23/04/2025
Today marks what would have been 23 years married legally.
A lot of people say divorce must be the hardest part.
But for me?
The hardest part…
Was saying yes to myself.
And realizing that I get to say yes to someone else again one day.
Not from fear.
Not from guilt.
But from truth.
I grieved quietly for most of 2024.
It was a year of deep shadow for me.
Not because I was broken
But because I was finally honest about how much I’d been avoiding…
How much my leadership had been carrying on the outside
while battling storms within.
I used to think I understood pain.
But I never really learned how to turn pain into power.
I only knew how to move. How to build. How to survive.

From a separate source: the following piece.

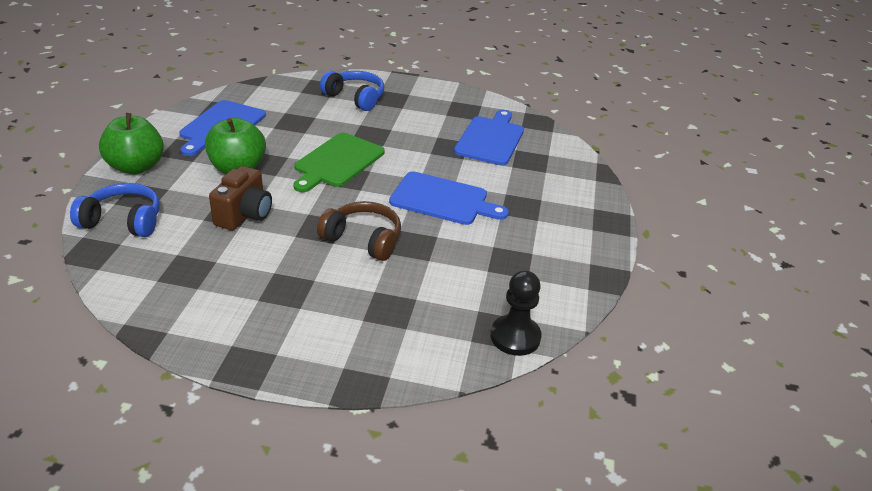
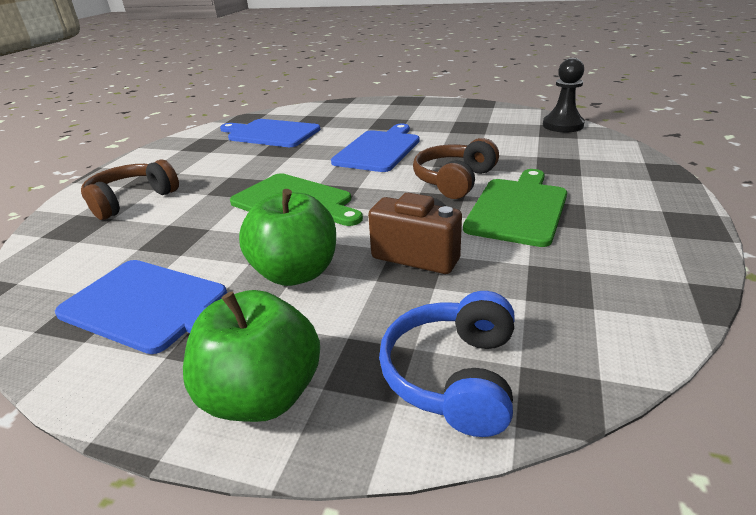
camera: 80 degrees left, 5 degrees down
(300, 269) = (518, 209): none -> green cutting board
(355, 98) = (131, 200): blue headphones -> brown headphones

There were days I felt whole
like, "I have a man who loves me, I’m safe now."
And then the voice came in:
"Will I ever feel fully satisfied with someone else again?"
It wasn’t just grief.
It was regret.
Anguish.
Moments where I looked back on my 20s and thought,
"Did I waste them?"
Now, I’m stepping into 42.
Single.
And for a moment, I judged myself.
"A woman in her 40s… single again… what’s wrong with you?"
But here’s the thing:
This is the best I’ve ever felt in my life.

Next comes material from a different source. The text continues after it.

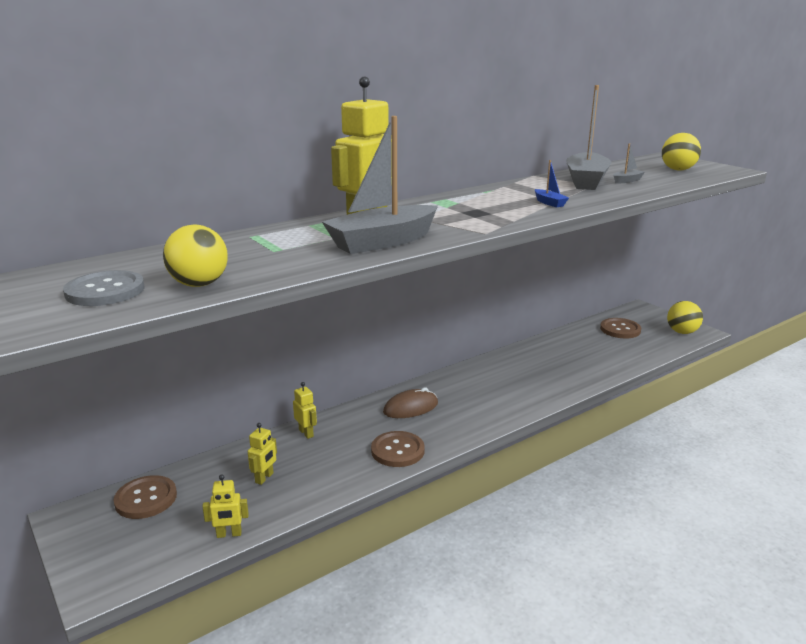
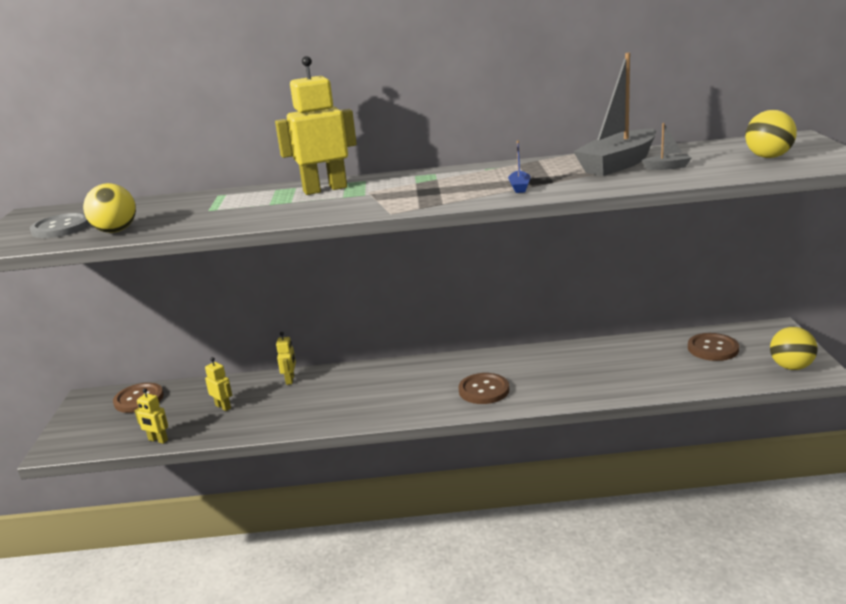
camera: 35 degrees right, 0 degrees up
(264, 478) = (223, 407): yellow robot -> yellow robot turned 105 degrees counterclockwise
(382, 242) = (294, 212): grey boat -> none
(397, 450) = (339, 413): brown button -> brown button (484, 390)
(411, 408) = (394, 379): brown mouse -> none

Not because I’m independent.
Not because I figured it all out.
But because I finally understand how I love.
What I desire.
And the kind of love I will no longer apologize for craving.
I don’t need a man for money.
But my standard?
He’s abundant. He can provide.
Not because I need, but because I know what I bring and I deserve to be met.

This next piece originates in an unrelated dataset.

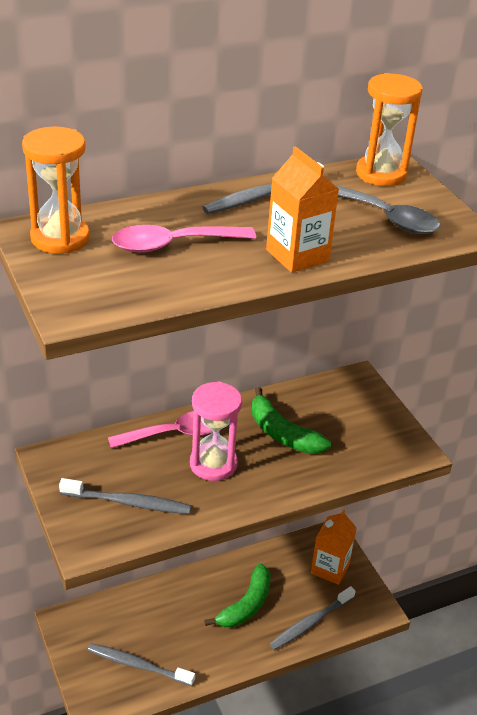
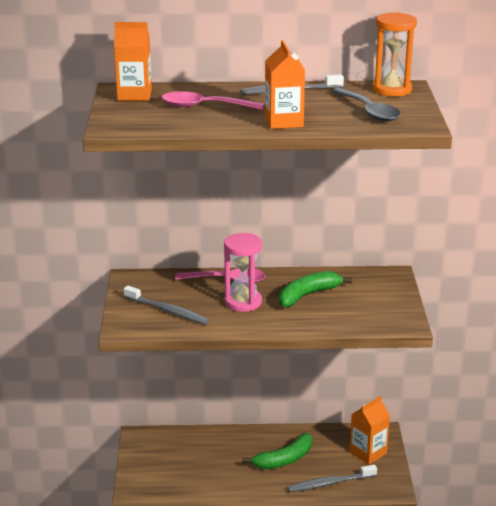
camera: 25 degrees right, 10 degrees down
(60, 238) = (134, 95): orange hourglass -> orange carton
(138, 665) = (179, 475): grey toothbrush -> none
(282, 433) = (308, 295): green banana -> green banana turned 75 degrees clockwise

I’ve dated below my standard before.
I gave myself 5 good years to unravel why.
I don’t blame my childhood.
I don’t blame my ex.
I don’t blame God or the stars.
I just knew deeply that I would figure it out.
And this is exactly why I never hired married coaches to teach me about relationships.
Because all they taught me was how to be a “better wife.”
Christian churches taught the same tired philosophy with no space for the new paradigm woman.
I didn’t need to be more obedient.
I didn’t need to be more independent either.
What I needed…
Was to come back to me.
To the truth beneath my roles.
To the woman I abandoned for peace.
To the softness I shamed to stay powerful.
And today…
I honour her.
Not just because she divorced…
But because she chose herself, fully.
If you’re in that space grieving love, redefining your womanhood, battling your own shadows…
You're not behind.
You're not broken.
You're just coming home.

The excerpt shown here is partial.